Сын и преемник короля Рожера, Вильгельм I, как уже было сказано, в последние годы своей жизни построил недалеко от своей резиденции окруженный садом дворец, который часто упоминается писателями того времени под именем Аль-Азаса, или Великолепного. Как старое название можно узнать в современном Ла-Циза, так – по крайней мере, в одной части дворца, – после всех перестроек, можно заметить его первоначальный восточный характер. В первой половине XVI столетия, когда дворец был в лучшей сохранности, его посетил флорентиец Лео Альберти, оставивший довольно точное описание. Через дверь с позолоченным сводом входили в портик, а потом через другую такую же дверь – в четырехугольный зал со сводчатой крышей, стены и потолок которого были украшены мраморными плитами; в центре – фонтан с мраморным бассейном. Над ним – мозаичное изображение орла, двух павлинов и двух охотников, которые из лука целились в этих птиц. По выложенным разноцветными камнями желобам струи воды переливались в другие бассейны, пока не вливались в пруд перед дворцом. Необыкновенно приятно было смотреть на кристально чистую воду и слушать, как быстрые ручейки журча падали на искусно обработанные камни, потом соединялись и текли дальше, а через них просвечивали прекрасные мозаики, которые по большей части изображали рыб.
Для норманнских замков в Сицилии, как и для их предшественниках арабских, пруды и проточные воды – неотъемлимая атрибутика, также, как и в мусульманской Испании, где и теперь Альгамбра и замок Гранады свою главную прелесть получают в обилии проточной воды. То же характерно и для городов Востока – например, Дамаска.

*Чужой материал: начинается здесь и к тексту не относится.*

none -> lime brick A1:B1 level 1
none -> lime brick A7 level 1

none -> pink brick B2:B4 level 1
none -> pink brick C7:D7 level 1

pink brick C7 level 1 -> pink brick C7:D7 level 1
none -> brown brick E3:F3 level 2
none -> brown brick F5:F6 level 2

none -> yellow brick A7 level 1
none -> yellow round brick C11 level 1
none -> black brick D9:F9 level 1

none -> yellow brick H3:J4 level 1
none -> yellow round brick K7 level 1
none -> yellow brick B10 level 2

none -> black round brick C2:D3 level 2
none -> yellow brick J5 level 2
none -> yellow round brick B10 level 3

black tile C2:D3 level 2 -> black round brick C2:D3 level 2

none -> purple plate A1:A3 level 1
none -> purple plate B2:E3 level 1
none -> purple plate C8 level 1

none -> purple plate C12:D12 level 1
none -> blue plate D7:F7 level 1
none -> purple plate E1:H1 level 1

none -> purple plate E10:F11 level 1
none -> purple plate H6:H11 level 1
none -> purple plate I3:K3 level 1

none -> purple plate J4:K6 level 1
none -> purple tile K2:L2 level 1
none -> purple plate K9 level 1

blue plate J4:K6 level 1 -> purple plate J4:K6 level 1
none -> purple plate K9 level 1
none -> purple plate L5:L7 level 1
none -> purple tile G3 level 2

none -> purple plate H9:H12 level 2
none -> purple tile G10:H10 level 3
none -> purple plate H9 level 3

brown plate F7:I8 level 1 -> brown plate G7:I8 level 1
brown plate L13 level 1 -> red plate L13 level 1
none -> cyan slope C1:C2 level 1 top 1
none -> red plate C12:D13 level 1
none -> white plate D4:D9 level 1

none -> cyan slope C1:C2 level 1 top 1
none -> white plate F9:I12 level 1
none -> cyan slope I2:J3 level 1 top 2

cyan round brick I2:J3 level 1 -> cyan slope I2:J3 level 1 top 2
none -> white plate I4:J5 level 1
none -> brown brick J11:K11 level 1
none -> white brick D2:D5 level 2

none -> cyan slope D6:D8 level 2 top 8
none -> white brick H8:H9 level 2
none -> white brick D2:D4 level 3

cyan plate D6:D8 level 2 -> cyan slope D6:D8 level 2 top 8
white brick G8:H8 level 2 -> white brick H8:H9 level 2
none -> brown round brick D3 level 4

Король Вильгельм II, как повествует легенда, однажды заблудился в лесу, почти в четырех (итальянских) милях от Палермо. Утомленный охотой, он опустился у корня дерева и заснул. Во сне он увидел Святую Деву, которая открыла ему, что на этом месте зарыты сокровища его отца, и приказала ему использовать эти сокровища для прославления ее и во благо его подданных. Проснувшись, король приказал своим работникам копать под деревом. Сон не обманул Вильгельма. Были найдены огромные богатства. На этом месте король заложил великолепную церковь.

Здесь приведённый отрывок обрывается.